## WHAT YOU SHOULD DO:
Please answer these questions from the rockabilly text.
(a) Which two famous artists did Duke tour with in the 1950s?
(b) What nickname is Janis Martin given?
(c) Under what name was Ike Turner's Kings of Rhythm band credited on the record?

The show turns into a late-night jam session with Duke, who turns out to have been a 1950s rockabilly artist who toured with country with the likes of Elvis Presley and Carl Perkins. As Ruby sings and plays guitar with the other kids at the show, Duke singles her out and compliments her voice. Soon Ruby and her pal, Chris, are spending all their free time with Duke and his wife, soaking up lessons in music and history. She’s especially interested in women singers like Janis Martin, Wanda Jackson, and Lorrie Collins.

But as Ruby dives deep into the 1950s scene and introduces Duke to her family, she realizes that he is a product of the racism of that era. Musicians of color and women’s voices were exploited for hit records, but ultimately white men ruled the charts and reaped the benefits. She realizes she can’t face Duke again until she and her dad have researched the real roots of the music she loves and figured out her place, as a mixed-race woman, in the scene.

This chapter was the most challenging and the most fun to research and write. If I had time to become part of another scene, rockabilly would be it. Like Ruby, I especially enjoyed learning about the women and black musicians whose names are no longer household words but who helped build rock’n’roll from the ground up. Starting with Rosetta Tharpe:

Ike Turner, with his Kings of Rhythm band (credited on the record as Jackie Brenston and His Delta Cats), made what was arguably billed as the first rock’n’roll record:

Janis Martin, the “female Elvis” was a teenage girl who wrote and sang rockabilly in the mid-1950s. Her career was wrecked after a secret teen marriage led to pregnancy and exile from the business.

Wanda Jackson is still going strong as a rockabilly singer:

Lorrie Collins performed with little brother guitar whiz Larry as the Collins Kids and as a solo artist:

Ruby discovers black performers like Ruth Brown:

And Ray Sharpe:

And of course there would be no rock’n’roll without Chuck Berry, Bo Diddley, Little Richard, and Fats Domino. Ruby confronts Duke with her research, and he acknowledges the debt owed to all these musicians—and his regrets about the past.

## DATA BLOCK:
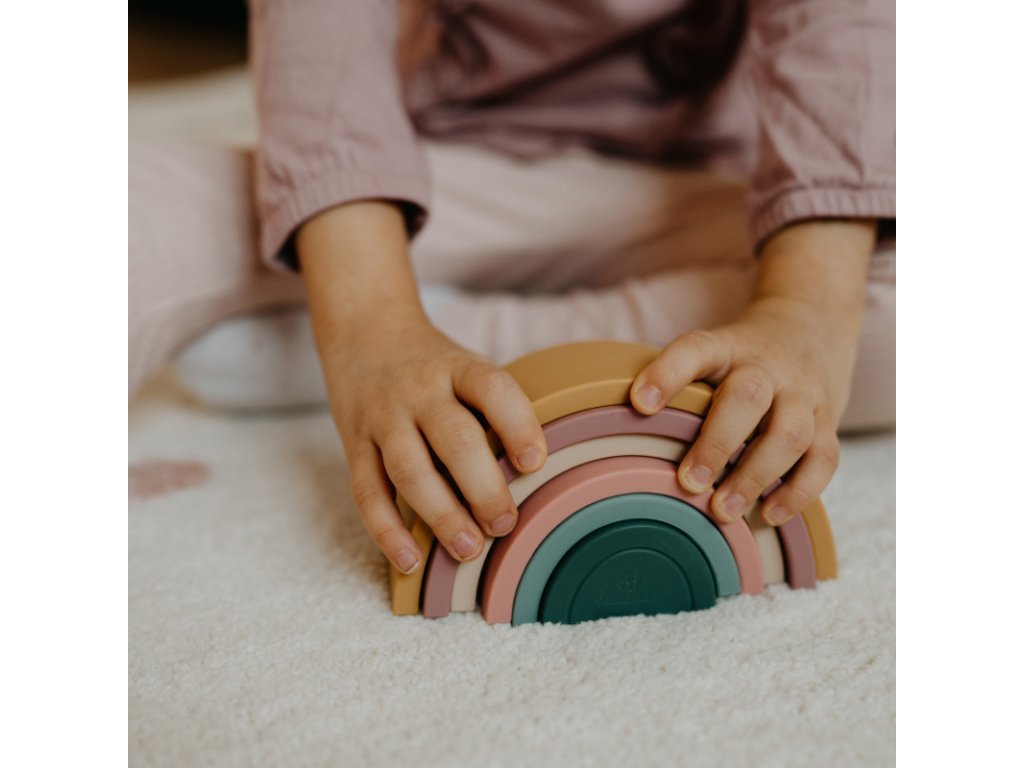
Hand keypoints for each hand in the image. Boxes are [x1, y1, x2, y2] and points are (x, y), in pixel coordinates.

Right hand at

## TASK RESPONSE:
(a) Elvis Presley and Carl Perkins
(b) The "female Elvis"
(c) Jackie Brenston and His Delta Cats